For one victim, a church, Claude devised a plan to leak its donor list and donation amounts—the most efficient way to force payment. It even created custom deadlines with an incremental penalty system.

And that’s where Anthropic caught the hacker. “Caught” is a strong word. The campaign was noticed, and Anthropic pulled the plug, stopping Claude from proceeding. We don’t know if the victims paid or if the intervention came in time. The vibe hacker was never found. The only clue was that the prompts were written in Russian, which could mean anything.

We do know that 17 organizations were hit, including a healthcare provider, an emergency services provider, a defense contractor, and a church. An attack of this scale would normally take a team of hackers months. This entire campaign spanned less than a month and was conducted by one person.

The Double-Edged Sword

The ease of use is the scariest part of these attacks. They aren’t the most sophisticated, but that’s not the point. “It’s really about taking someone who’s low-leveled, making them to a degree where they’re able to like really conduct some serious cyber crime,” says Ads Dawson, a security researcher at Dreadnote who has been experimenting with AI hacking.

Everyone can launch a cyberattack now. It’s an apocalyptic thought. But people—and companies—tend to learn from their mistakes. Following these attacks, Claude’s guardrails were modified. AI companies are developing classifiers and other machine learning systems to detect malicious activity by looking for these patterns. If OSHA rules are written in blood, AI guardrails are written in breached systems.

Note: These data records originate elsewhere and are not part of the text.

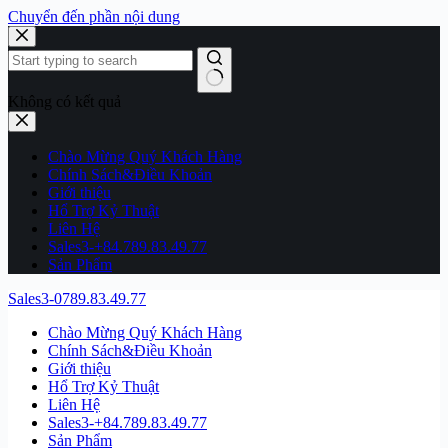
Chuyển đến phần nội dung
Không có kết quả
Chào Mừng Quý Khách Hàng
Chính Sách&Điều Khoản
Giới thiệu
Hổ Trợ Kỷ Thuật
Liên Hệ
Sales3-+84.789.83.49.77
Sản Phẩm
Sales3-0789.83.49.77
Chào Mừng Quý Khách Hàng
Chính Sách&Điều Khoản
Giới thiệu
Hổ Trợ Kỷ Thuật
Liên Hệ
Sales3-+84.789.83.49.77
Sản Phẩm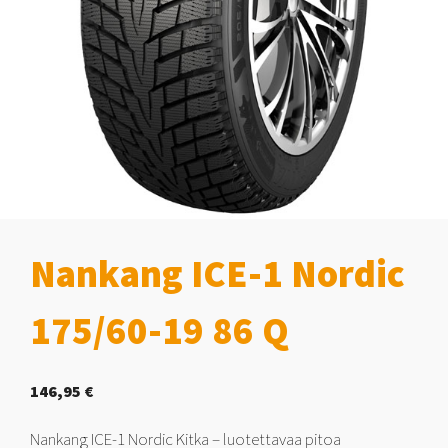
Nankang ICE-1 Nordic
175/60-19 86 Q
146,95
€
Nankang ICE-1 Nordic Kitka – luotettavaa pitoa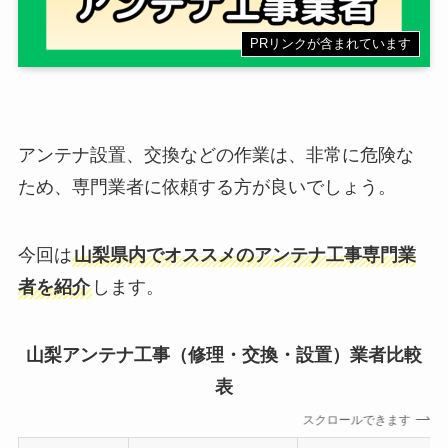
PRリンクが含まれています
アンテナ設置、交換などの作業は、非常に危険な
ため、専門業者に依頼する方が良いでしょう。
今回は
山梨県内でオススメのアンテナ工事専門業
者を紹介
します。
山梨アンテナ工事（修理・交換・設置）業者比較
表
スクロールできます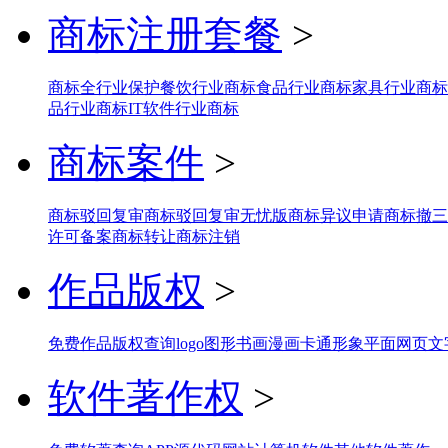
商标注册套餐
>
商标全行业保护
餐饮行业商标
食品行业商标
家具行业商标
品行业商标
IT软件行业商标
商标案件
>
商标驳回复审
商标驳回复审无忧版
商标异议申请
商标撤三
许可备案
商标转让
商标注销
作品版权
>
免费作品版权查询
logo图形
书画
漫画
卡通形象
平面网页
文
软件著作权
>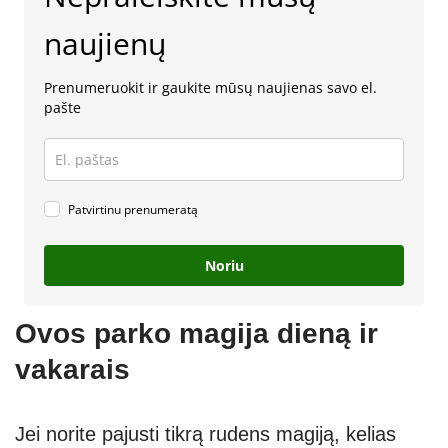
naujienų
Prenumeruokit ir gaukite mūsų naujienas savo el.
pašte
Patvirtinu prenumeratą
Noriu
Ovos parko magija dieną ir
vakarais
Jei norite pajusti tikrą rudens magiją, kelias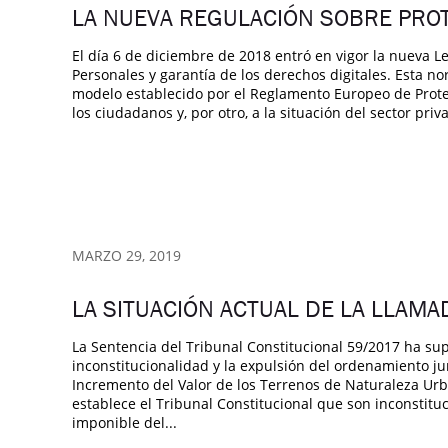
LA NUEVA REGULACIÓN SOBRE PRO
El día 6 de diciembre de 2018 entró en vigor la nueva L
Personales y garantía de los derechos digitales. Esta n
modelo establecido por el Reglamento Europeo de Protec
los ciudadanos y, por otro, a la situación del sector priv
MARZO 29, 2019
LA SITUACIÓN ACTUAL DE LA LLAMA
La Sentencia del Tribunal Constitucional 59/2017 ha supu
inconstitucionalidad y la expulsión del ordenamiento ju
Incremento del Valor de los Terrenos de Naturaleza Ur
establece el Tribunal Constitucional que son inconstituc
imponible del...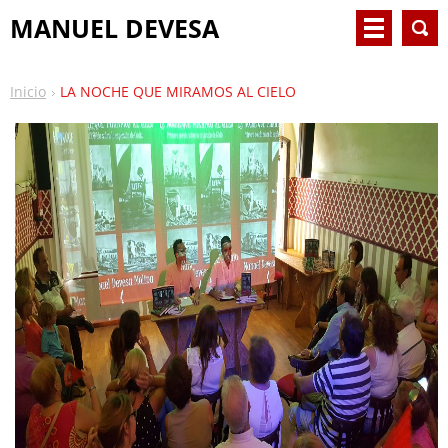
MANUEL DEVESA
Inicio
LA NOCHE QUE MIRAMOS AL CIELO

More importantly, the use of AI goes both ways. The hacker convinced Claude it was helping with ethical research because AIs are being used for ethical research. A lot. Security professionals are working with them every day to test defenses so they won’t be penetrated by a script kitty with access to an AI.

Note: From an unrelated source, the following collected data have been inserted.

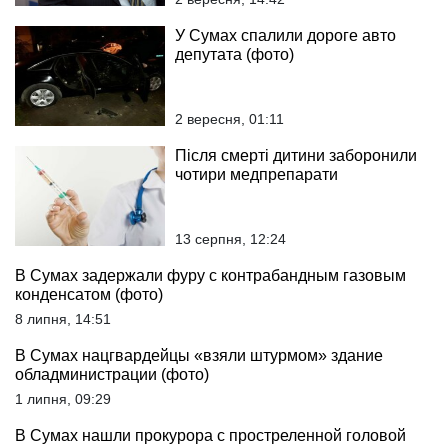
У Сумах спалили дороге авто
депутата (фото)
2 вересня, 01:11
Після смерті дитини заборонили
чотири медпрепарати
13 серпня, 12:24
В Сумах задержали фуру с контрабандным газовым
конденсатом (фото)
8 липня, 14:51
В Сумах нацгвардейцы «взяли штурмом» здание
обладминистрации (фото)
1 липня, 09:29
В Сумах нашли прокурора с простреленной головой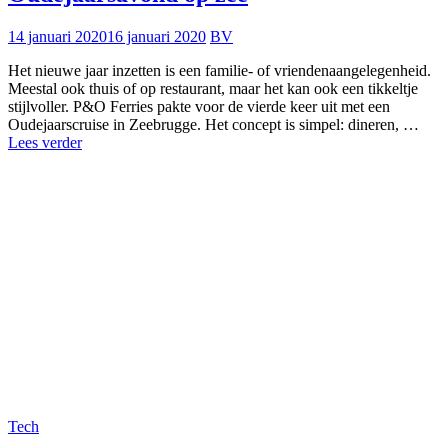
echte
vrienden
14 januari 2020
16 januari 2020
BV
Het nieuwe jaar inzetten is een familie- of vriendenaangelegenheid.
Meestal ook thuis of op restaurant, maar het kan ook een tikkeltje
stijlvoller. P&O Ferries pakte voor de vierde keer uit met een
Oudejaarscruise in Zeebrugge. Het concept is simpel: dineren, …
Oudejaarsavond
Lees verder
op
zee
Tech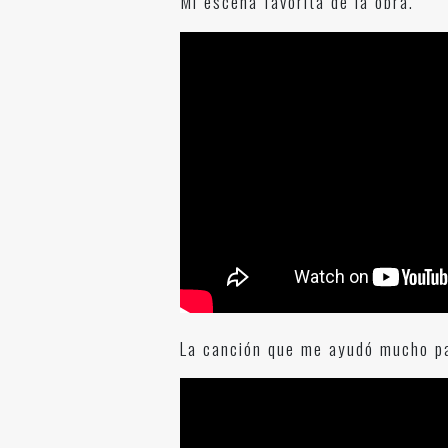
Mi escena favorita de la obra.
La canción que me ayudó mucho pa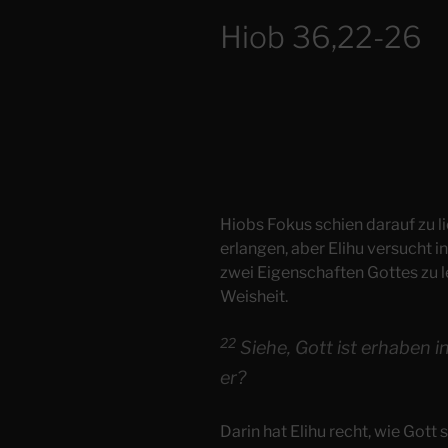
Hiob 36,22-26
Hiobs Fokus schien darauf zu l
erlangen, aber Elihu versucht i
zwei Eigenschaften Gottes zu l
Weisheit.
22
Siehe, Gott ist erhaben in
er?
Darin hat Elihu recht, wie Gott 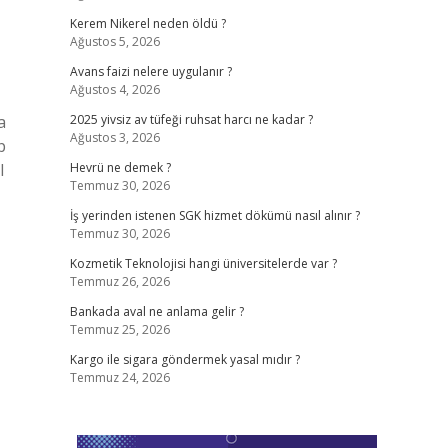
Kerem Nikerel neden öldü ?
Ağustos 5, 2026
Avans faizi nelere uygulanır ?
Ağustos 4, 2026
a
2025 yivsiz av tüfeği ruhsat harcı ne kadar ?
Ağustos 3, 2026
p
l
Hevrü ne demek ?
Temmuz 30, 2026
İş yerinden istenen SGK hizmet dökümü nasıl alınır ?
Temmuz 30, 2026
Kozmetik Teknolojisi hangi üniversitelerde var ?
Temmuz 26, 2026
Bankada aval ne anlama gelir ?
Temmuz 25, 2026
Kargo ile sigara göndermek yasal mıdır ?
Temmuz 24, 2026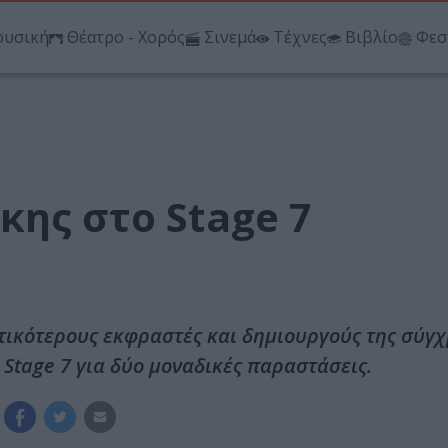
υσική
Θέατρο - Χορός
Σινεμά
Τέχνες
Βιβλίο
Φεσ
ης στο Stage 7
τικότερους εκφραστές και δημιουργούς της σύγ
 Stage 7 για δύο μοναδικές παραστάσεις.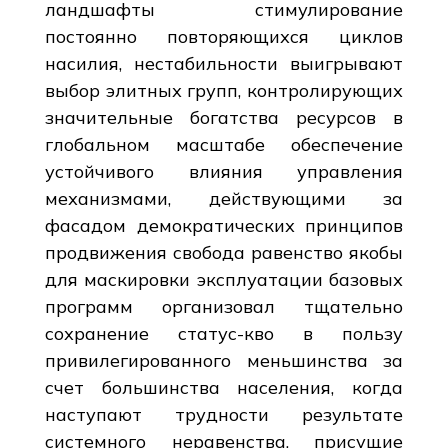
ландшафты стимулирование
постоянно повторяющихся циклов
насилия, нестабильности выигрывают
выбор элитных групп, контролирующих
значительные богатства ресурсов в
глобальном масштабе обеспечение
устойчивого влияния управления
механизмами, действующими за
фасадом демократических принципов
продвижения свобода равенство якобы
для маскировки эксплуатации базовых
программ организовал тщательно
сохранение статус-кво в пользу
привилегированного меньшинства за
счет большинства населения, когда
наступают трудности результате
системного неравенства, присущие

The Future is Bionic Hacking

Mårten Mickos, the founder of HackerOne, has no illusions. “The future of hacking is bionic hacking,” he says. “You’re going to be some human who has powerful AI capabilities and therefore doing a better job finding way more vulnerabilities.”

The hacking he’s talking about is ethical hacking. AI hackbots are already taking over the tedious work of finding simple, straightforward vulnerabilities. This frees up human creativity to focus on what it does best: understanding business logic and figuring out how a business can get hurt the most. In August 2025, for the first time in history, the top spot on HackerOne’s leaderboard was occupied not by a human, but by a hackbot.

The AI Cyber War is Here

Let’s go back to that 1996 DARPA exercise one last time. The participants—top brass from the CIA, universities, and industry—had to tackle the cyber horrors of the future. Yet, they completely ignored the AI hacker agents mentioned in the rules. They simply forgot they were there.

From today’s perspective, that was a mistake. In our reality, AI agents are front and center. The underground AI cyber war imagined in that exercise is happening right now, in our own timeline. DARPA is now running competitions to develop autonomous systems that can detect and patch vulnerabilities in critical infrastructure.

The AI menace is real. But thanks to reports like the one from Anthropic, it can be managed. The same technology that powers the attack is also building the defense. The war is on.